We completed the coronary bypass grafting to the LAD using the LITA, and to the branch of the RCA using the saphenous vein.
Finally, we weaned the patient off cardiopulmonary bypass. TEE showed good LV function, and no residual shunt was detectable by color doppler mode. We found no significant oxygen saturation step-up between superior vena cava and pulmonary artery blood samples. The cardiopulmonary bypass time was 164 minutes and aortic cross clamp time was 126 minutes. The IABP and the endotracheal tube were removed the day after the operation. The patient recovered uneventfully.
In our experience of thirty-five cases of VSR, most were repaired within seven days. Of these, two patients received reoperative repair after the first repair due to another new peripheral defect, and their thirty-day mortality was 17%.
A serious source of poor outcomes, particularly in the very acute period and in posterior VSR, is shunt recurrence (4). To minimise the risk of sutures tearing out, a patch with a wide safety-margin around the defect is essential for safety during the acute phase, as it is impossible to predict accurately how much of the tissue peripheral to the defect may become friable after surgery. We believe that full-thickness transseptal/transmural mattress sutures are far less likely to tear out than partial-thickness running sutures.
The extended sandwich patch technique via right ventriculotomy has the following advantages. Firstly, shunt recurrence is rare if the sandwich patch covers a large margin around the defect. Secondly, postoperative bleeding and potential left ventricular functional damage are minimal with avoidance of left ventriculotomy. Thirdly, the same technique can be employed in both anterior and posterior VSR, with a correctly placed right ventriculotomy, close and parallel to the infarct culprit artery (the LAD or the PDA), to minimize RV damage (5).
There are some caveats however. Firstly, the right ventriculotomy must be made with care; if an artery supplying the ventricle wall is damaged, that part of the ventricle may be harmed, creating a new problem.

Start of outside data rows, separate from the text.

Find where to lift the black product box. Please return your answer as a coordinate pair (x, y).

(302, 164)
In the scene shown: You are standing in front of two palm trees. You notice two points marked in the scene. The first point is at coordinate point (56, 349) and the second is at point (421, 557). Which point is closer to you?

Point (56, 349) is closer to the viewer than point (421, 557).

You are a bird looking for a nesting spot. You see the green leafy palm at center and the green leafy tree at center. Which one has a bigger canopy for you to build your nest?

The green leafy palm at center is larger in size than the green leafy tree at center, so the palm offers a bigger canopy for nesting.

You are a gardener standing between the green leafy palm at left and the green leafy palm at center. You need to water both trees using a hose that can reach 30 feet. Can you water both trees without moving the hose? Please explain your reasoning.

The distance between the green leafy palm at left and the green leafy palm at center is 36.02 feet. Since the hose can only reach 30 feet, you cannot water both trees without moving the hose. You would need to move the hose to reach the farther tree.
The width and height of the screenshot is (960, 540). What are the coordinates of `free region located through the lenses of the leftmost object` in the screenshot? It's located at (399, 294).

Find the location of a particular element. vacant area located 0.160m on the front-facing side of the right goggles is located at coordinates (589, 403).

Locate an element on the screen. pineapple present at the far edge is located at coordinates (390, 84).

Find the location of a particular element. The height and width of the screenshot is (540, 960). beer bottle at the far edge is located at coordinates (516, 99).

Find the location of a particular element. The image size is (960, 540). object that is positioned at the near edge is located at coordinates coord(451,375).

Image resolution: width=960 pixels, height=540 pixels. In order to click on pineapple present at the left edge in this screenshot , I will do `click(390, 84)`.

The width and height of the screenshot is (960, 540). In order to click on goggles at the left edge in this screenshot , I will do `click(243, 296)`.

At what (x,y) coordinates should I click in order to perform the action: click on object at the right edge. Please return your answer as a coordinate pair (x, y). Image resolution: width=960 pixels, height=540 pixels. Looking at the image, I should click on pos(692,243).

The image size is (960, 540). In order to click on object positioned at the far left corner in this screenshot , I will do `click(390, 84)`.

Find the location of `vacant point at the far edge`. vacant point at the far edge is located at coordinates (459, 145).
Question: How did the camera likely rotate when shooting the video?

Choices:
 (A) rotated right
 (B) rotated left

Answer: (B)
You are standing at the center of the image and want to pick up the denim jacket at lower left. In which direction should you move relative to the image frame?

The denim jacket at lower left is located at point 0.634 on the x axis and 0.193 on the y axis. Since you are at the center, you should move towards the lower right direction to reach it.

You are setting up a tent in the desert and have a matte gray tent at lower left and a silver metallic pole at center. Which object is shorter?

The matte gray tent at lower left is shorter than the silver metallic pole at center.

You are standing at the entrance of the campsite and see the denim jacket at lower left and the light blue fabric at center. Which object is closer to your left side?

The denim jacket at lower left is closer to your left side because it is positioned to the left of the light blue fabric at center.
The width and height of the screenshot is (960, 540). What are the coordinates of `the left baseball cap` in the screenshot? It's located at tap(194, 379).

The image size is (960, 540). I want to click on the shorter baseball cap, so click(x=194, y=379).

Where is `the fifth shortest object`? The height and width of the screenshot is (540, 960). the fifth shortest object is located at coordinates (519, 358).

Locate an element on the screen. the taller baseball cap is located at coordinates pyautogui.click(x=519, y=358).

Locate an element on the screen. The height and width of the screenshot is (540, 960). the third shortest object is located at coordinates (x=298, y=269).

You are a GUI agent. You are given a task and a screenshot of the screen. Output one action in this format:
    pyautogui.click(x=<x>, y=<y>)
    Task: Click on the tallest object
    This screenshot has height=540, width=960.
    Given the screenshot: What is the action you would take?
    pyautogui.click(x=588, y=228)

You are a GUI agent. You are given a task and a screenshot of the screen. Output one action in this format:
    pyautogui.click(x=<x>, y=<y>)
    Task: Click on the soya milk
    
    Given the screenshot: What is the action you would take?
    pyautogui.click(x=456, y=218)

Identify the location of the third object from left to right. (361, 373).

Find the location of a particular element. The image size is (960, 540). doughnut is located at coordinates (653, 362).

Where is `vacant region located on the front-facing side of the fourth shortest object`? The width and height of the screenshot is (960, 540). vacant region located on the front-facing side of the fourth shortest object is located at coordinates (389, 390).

Secondly, the LV-side patch must be large enough to cover the whole defect plus a peripheral margin of safety. In this case, as in most in our experience, an octagon of approximately 6 cm diameter suffices, but for a larger and perhaps irregular defect, a patch must be cut to fit.
Conflicts of Interest: Dr. TA developed the “extended sandwich patch technique”. The other authors have no conflicts of interest to declare.